◆ JOB:
Quote the rows from their first line through the line containing "The memory stores", both included, without changing a word. Leave the pictures out.
########################################
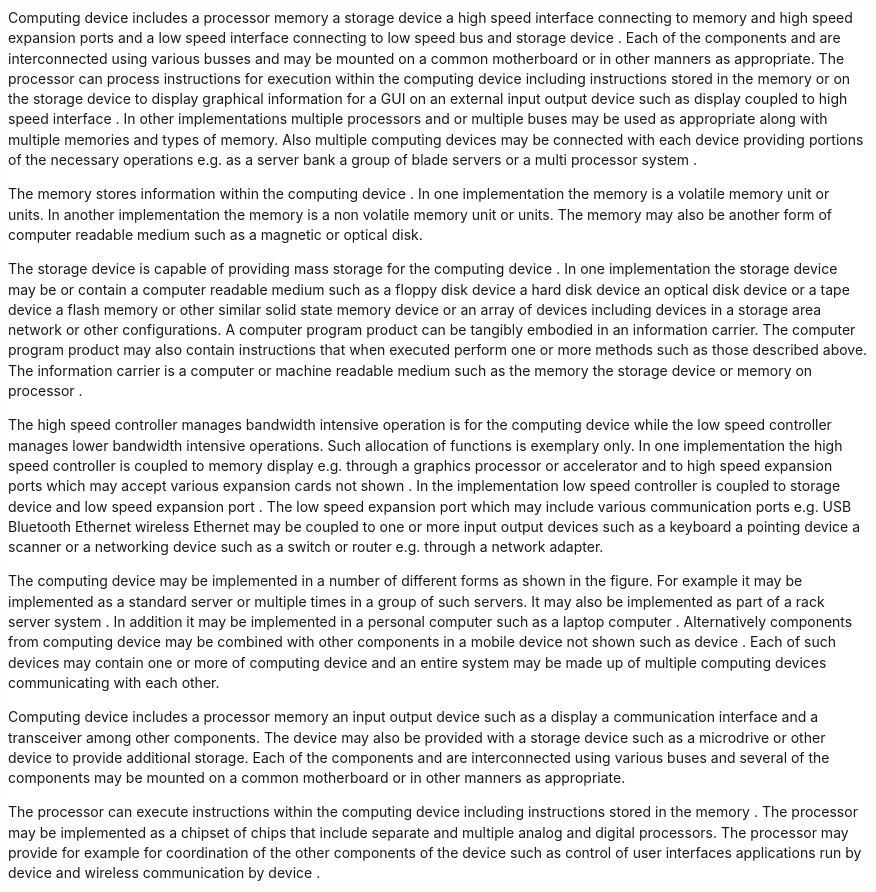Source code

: Computing device includes a processor memory a storage device a high speed interface connecting to memory and high speed expansion ports and a low speed interface connecting to low speed bus and storage device . Each of the components and are interconnected using various busses and may be mounted on a common motherboard or in other manners as appropriate. The processor can process instructions for execution within the computing device including instructions stored in the memory or on the storage device to display graphical information for a GUI on an external input output device such as display coupled to high speed interface . In other implementations multiple processors and or multiple buses may be used as appropriate along with multiple memories and types of memory. Also multiple computing devices may be connected with each device providing portions of the necessary operations e.g. as a server bank a group of blade servers or a multi processor system .

The memory stores information within the computing device . In one implementation the memory is a volatile memory unit or units. In another implementation the memory is a non volatile memory unit or units. The memory may also be another form of computer readable medium such as a magnetic or optical disk.

The storage device is capable of providing mass storage for the computing device . In one implementation the storage device may be or contain a computer readable medium such as a floppy disk device a hard disk device an optical disk device or a tape device a flash memory or other similar solid state memory device or an array of devices including devices in a storage area network or other configurations. A computer program product can be tangibly embodied in an information carrier. The computer program product may also contain instructions that when executed perform one or more methods such as those described above. The information carrier is a computer or machine readable medium such as the memory the storage device or memory on processor .

The high speed controller manages bandwidth intensive operation is for the computing device while the low speed controller manages lower bandwidth intensive operations. Such allocation of functions is exemplary only. In one implementation the high speed controller is coupled to memory display e.g. through a graphics processor or accelerator and to high speed expansion ports which may accept various expansion cards not shown . In the implementation low speed controller is coupled to storage device and low speed expansion port . The low speed expansion port which may include various communication ports e.g. USB Bluetooth Ethernet wireless Ethernet may be coupled to one or more input output devices such as a keyboard a pointing device a scanner or a networking device such as a switch or router e.g. through a network adapter.

The computing device may be implemented in a number of different forms as shown in the figure. For example it may be implemented as a standard server or multiple times in a group of such servers. It may also be implemented as part of a rack server system . In addition it may be implemented in a personal computer such as a laptop computer . Alternatively components from computing device may be combined with other components in a mobile device not shown such as device . Each of such devices may contain one or more of computing device and an entire system may be made up of multiple computing devices communicating with each other.

Computing device includes a processor memory an input output device such as a display a communication interface and a transceiver among other components. The device may also be provided with a storage device such as a microdrive or other device to provide additional storage. Each of the components and are interconnected using various buses and several of the components may be mounted on a common motherboard or in other manners as appropriate.

The processor can execute instructions within the computing device including instructions stored in the memory . The processor may be implemented as a chipset of chips that include separate and multiple analog and digital processors. The processor may provide for example for coordination of the other components of the device such as control of user interfaces applications run by device and wireless communication by device .
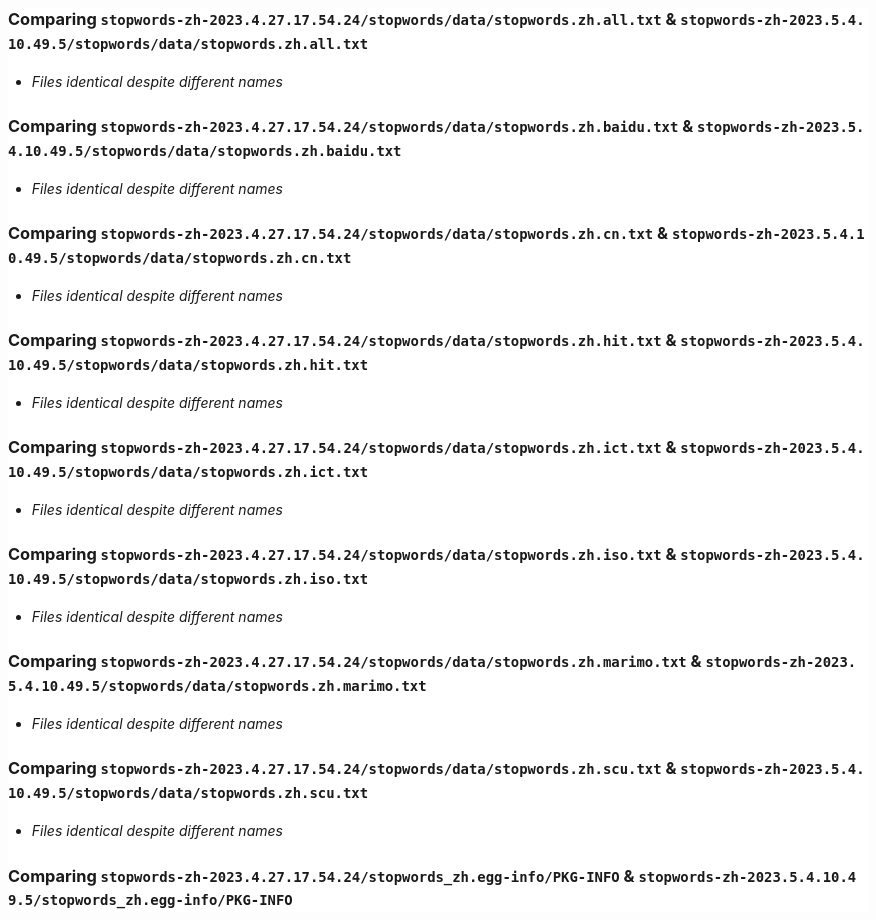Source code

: ### Comparing `stopwords-zh-2023.4.27.17.54.24/stopwords/data/stopwords.zh.all.txt` & `stopwords-zh-2023.5.4.10.49.5/stopwords/data/stopwords.zh.all.txt`

 * *Files identical despite different names*

### Comparing `stopwords-zh-2023.4.27.17.54.24/stopwords/data/stopwords.zh.baidu.txt` & `stopwords-zh-2023.5.4.10.49.5/stopwords/data/stopwords.zh.baidu.txt`

 * *Files identical despite different names*

### Comparing `stopwords-zh-2023.4.27.17.54.24/stopwords/data/stopwords.zh.cn.txt` & `stopwords-zh-2023.5.4.10.49.5/stopwords/data/stopwords.zh.cn.txt`

 * *Files identical despite different names*

### Comparing `stopwords-zh-2023.4.27.17.54.24/stopwords/data/stopwords.zh.hit.txt` & `stopwords-zh-2023.5.4.10.49.5/stopwords/data/stopwords.zh.hit.txt`

 * *Files identical despite different names*

### Comparing `stopwords-zh-2023.4.27.17.54.24/stopwords/data/stopwords.zh.ict.txt` & `stopwords-zh-2023.5.4.10.49.5/stopwords/data/stopwords.zh.ict.txt`

 * *Files identical despite different names*

### Comparing `stopwords-zh-2023.4.27.17.54.24/stopwords/data/stopwords.zh.iso.txt` & `stopwords-zh-2023.5.4.10.49.5/stopwords/data/stopwords.zh.iso.txt`

 * *Files identical despite different names*

### Comparing `stopwords-zh-2023.4.27.17.54.24/stopwords/data/stopwords.zh.marimo.txt` & `stopwords-zh-2023.5.4.10.49.5/stopwords/data/stopwords.zh.marimo.txt`

 * *Files identical despite different names*

### Comparing `stopwords-zh-2023.4.27.17.54.24/stopwords/data/stopwords.zh.scu.txt` & `stopwords-zh-2023.5.4.10.49.5/stopwords/data/stopwords.zh.scu.txt`

 * *Files identical despite different names*

### Comparing `stopwords-zh-2023.4.27.17.54.24/stopwords_zh.egg-info/PKG-INFO` & `stopwords-zh-2023.5.4.10.49.5/stopwords_zh.egg-info/PKG-INFO`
########################################
◆ RESULT OF THIS TASK:
Source code

: Computing device includes a processor memory a storage device a high speed interface connecting to memory and high speed expansion ports and a low speed interface connecting to low speed bus and storage device . Each of the components and are interconnected using various busses and may be mounted on a common motherboard or in other manners as appropriate. The processor can process instructions for execution within the computing device including instructions stored in the memory or on the storage device to display graphical information for a GUI on an external input output device such as display coupled to high speed interface . In other implementations multiple processors and or multiple buses may be used as appropriate along with multiple memories and types of memory. Also multiple computing devices may be connected with each device providing portions of the necessary operations e.g. as a server bank a group of blade servers or a multi processor system .

The memory stores information within the computing device . In one implementation the memory is a volatile memory unit or units. In another implementation the memory is a non volatile memory unit or units. The memory may also be another form of computer readable medium such as a magnetic or optical disk.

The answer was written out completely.